Convert the text lines of every item below into a single Markdown table with the columns No. and Line. Give one row per non-blank line, numbered consecutively from 1.
##############################
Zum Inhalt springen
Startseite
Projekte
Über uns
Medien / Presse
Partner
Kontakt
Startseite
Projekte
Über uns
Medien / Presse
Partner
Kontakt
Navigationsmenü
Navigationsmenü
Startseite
##############################
Exercise solution:
| No. | Line |
|---|---|
| 1 | Zum Inhalt springen |
| 2 | Startseite |
| 3 | Projekte |
| 4 | Über uns |
| 5 | Medien / Presse |
| 6 | Partner |
| 7 | Kontakt |
| 8 | Startseite |
| 9 | Projekte |
| 10 | Über uns |
| 11 | Medien / Presse |
| 12 | Partner |
| 13 | Kontakt |
| 14 | Navigationsmenü |
| 15 | Navigationsmenü |
| 16 | Startseite |